Sejarah Bukan Hak Istimewa Kekuasaan
"Sejarah adalah ingatan kolektif suatu bangsa. Menghapusnya sama dengan membunuh masa depan." — George Santayana
Oleh Karnita
Pendahuluan: Mengapresiasi Suara Jernih untuk Sejarah
Tulisan opini "Urus Saja Rakyat, Tak Perlu Cawe-cawe Penulisan Sejarah Nasional" karya Jannus Th. Siahaan, sosiolog dari UNPAD, yang dimuat Kompas.com pada 18 Juni 2025, patut diapresiasi. Dalam situasi ketika sejarah mudah digiring ke dalam kepentingan politik, tulisannya hadir sebagai suara yang jernih dan tegas.
Topik ini penting karena sejarah menyangkut identitas dan masa depan bangsa.
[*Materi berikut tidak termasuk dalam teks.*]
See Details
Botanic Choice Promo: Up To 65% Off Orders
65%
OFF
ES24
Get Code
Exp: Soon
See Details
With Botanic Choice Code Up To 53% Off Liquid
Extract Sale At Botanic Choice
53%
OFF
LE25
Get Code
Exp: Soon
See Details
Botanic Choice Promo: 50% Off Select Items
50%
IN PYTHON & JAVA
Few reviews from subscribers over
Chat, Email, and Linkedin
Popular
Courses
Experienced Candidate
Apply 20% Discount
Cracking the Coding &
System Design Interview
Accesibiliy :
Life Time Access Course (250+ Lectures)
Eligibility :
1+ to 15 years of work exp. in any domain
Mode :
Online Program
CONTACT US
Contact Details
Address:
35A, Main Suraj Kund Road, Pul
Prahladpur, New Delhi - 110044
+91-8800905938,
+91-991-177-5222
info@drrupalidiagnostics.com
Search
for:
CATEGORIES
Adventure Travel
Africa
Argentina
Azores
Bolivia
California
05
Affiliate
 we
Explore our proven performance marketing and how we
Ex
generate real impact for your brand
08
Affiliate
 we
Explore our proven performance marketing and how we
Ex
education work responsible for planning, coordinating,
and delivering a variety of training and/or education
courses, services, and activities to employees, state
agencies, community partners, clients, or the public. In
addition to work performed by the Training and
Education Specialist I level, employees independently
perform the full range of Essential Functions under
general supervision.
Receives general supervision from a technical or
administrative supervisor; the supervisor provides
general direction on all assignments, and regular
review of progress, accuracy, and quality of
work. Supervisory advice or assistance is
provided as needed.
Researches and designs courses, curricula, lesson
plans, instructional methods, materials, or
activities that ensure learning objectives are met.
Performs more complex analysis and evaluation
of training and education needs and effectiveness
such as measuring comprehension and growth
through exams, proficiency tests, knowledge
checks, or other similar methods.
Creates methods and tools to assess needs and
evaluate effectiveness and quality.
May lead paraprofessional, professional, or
Ketika sejarah dibelokkan, kita kehilangan arah. Artikel ini mencoba memberi ulasan tambahan atas gagasan Jannus Siahaan, dengan sudut pandang pelengkap, namun tetap sejiwa: menempatkan sejarah di tangan rakyat, bukan penguasa.
1. Sejarah Harus Multi-Suara, Bukan Satu Narasi
Siahaan mengkritik wacana sejarah versi tunggal. Kritik ini sangat tepat. Dalam masyarakat majemuk, sejarah tidak bisa diseragamkan—ia harus mencerminkan banyak suara, termasuk yang getir dan tak nyaman.
Narasi tunggal mengancam lenyapnya kisah para korban dan kelompok yang terpinggirkan. Misalnya, penghapusan fakta pemerkosaan massal 1998 justru memperpanjang luka para penyintas dan mempersempit ruang refleksi bangsa.
Solusinya adalah mendorong sejarah partisipatif. Negara sebaiknya menjadi fasilitator data, bukan pemilik tafsir. Semua pihak—korban, akademisi, dan masyarakat sipil—harus duduk setara dalam merangkai narasi bersama.
2. Akademisi Jangan Jadi Corong Kekuasaan
Tulisan ini juga menekankan pentingnya menjaga independensi kampus. Tekanan politik terhadap akademisi bisa terjadi secara halus, misalnya lewat pembatasan tema riset, dana, atau pengaruh kurikulum.